As a Christian, I grieve for this nation and am ashamed at the complicity of so many of our churches in supporting abortion rights. Jesus said in Matthew 25 that whatever we do to the least of our brethren, we do to him. Can anyone seriously argue that the unborn are not the least among us: the smallest, weakest, most vulnerable, and dependent members of the human family? Yet, many of us insist that we cannot be happy or free or prosperous without the “right” to kill our own children in the womb. The God of Israel and the Father of our Lord Jesus Christ affirms that all human life, created in God’s own image, is precious in his sight, and that the way to happiness and freedom and fulfillment is not through killing our unborn children.
As an American, I also wonder how any of us can respond to the violence in Gaza and Israel when we tolerate so much violence in our own land? What credibility do we have to demand that Arabs or Israelis show more respect for human life when we demonstrate so little ourselves? And how terribly ironic that our first African-American president would be so callously indifferent in his record and policy proposals to the sanctity of unborn human life! We need to look into our hearts and ask why we cannot extend the minimal equality of the right to life to those yet unborn?
I speak as someone who survived a difficult premature birth (born a month early by C-section in 1967.) Two brothers died within weeks after their own births, with another brother dying as a result of miscarriage. I performed a year-long CPE internship in a major hospital and spent many, many hours with the distraught parents of critically ill or dead babies born prematurely; no one then questioned that these babies were truly human and truly precious.

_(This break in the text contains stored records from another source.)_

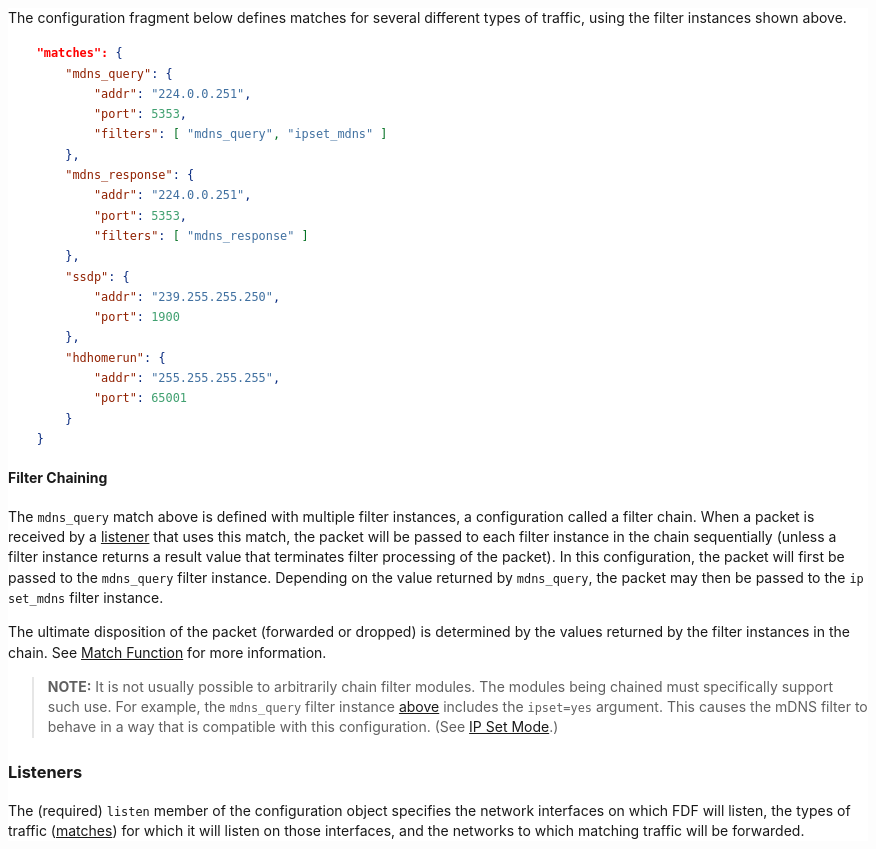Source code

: The configuration fragment below defines matches for several different types of
traffic, using the filter instances shown above.

```json
	"matches": {
		"mdns_query": {
			"addr": "224.0.0.251",
			"port": 5353,
			"filters": [ "mdns_query", "ipset_mdns" ]
		},
		"mdns_response": {
			"addr": "224.0.0.251",
			"port": 5353,
			"filters": [ "mdns_response" ]
		},
		"ssdp": {
			"addr": "239.255.255.250",
			"port": 1900
		},
		"hdhomerun": {
			"addr": "255.255.255.255",
			"port": 65001
		}
	}
```

#### Filter Chaining

The `mdns_query` match above is defined with multiple filter instances, a
configuration called a filter chain.  When a packet is received by a
[listener](#listeners)
that uses this match, the packet will be passed to each filter instance in the
chain sequentially (unless a filter instance returns a result value that
terminates filter processing of the packet).  In this configuration, the packet
will first be passed to the `mdns_query` filter instance.  Depending on the
value returned by `mdns_query`, the packet may then be passed to the
`ipset_mdns` filter instance.

The ultimate disposition of the packet (forwarded or dropped) is determined by
the values returned by the filter instances in the chain.  See
[Match Function](doc/filter-api.md#match-function) for more information.

> **NOTE:** It is not usually possible to arbitrarily chain filter modules.  The
> modules being chained must specifically support such use.  For example, the
> `mdns_query` filter instance [above](#filters) includes the `ipset=yes`
> argument.  This causes the mDNS filter to behave in a way that is compatible
> with this configuration.  (See [IP Set Mode](doc/mdns-filter.md#ip-set-mode).)

### Listeners

The (required) `listen` member of the configuration object specifies the network
interfaces on which FDF will listen, the types of traffic ([matches](#matches))
for which it will listen on those interfaces, and the networks to which matching
traffic will be forwarded.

And I am someone who is the father of two small children who were once unborn, and I cannot bear the thought that these precious little ones could have been legally murdered before birth if their mother and I had been hard-hearted enough to make such an evil decision.
Finally, I am someone who believes God grieves mightily for the wholesale destruction of unborn human life. God is surely patient and forgiving. He gives us every chance to repent of our wickedness. But there will come a time when we run out of second chances, and we will feel his righteous judgment as a nation. I believe those who claim to follow Jesus Christ will be held especially responsible for their attitude towards the unborn. For the sake of the unborn, and for our own sake, let us follow a different path from the path of abortion.
Let us choose life.
John B. Erthein is pastor of Westminster Church in Erie, Pa.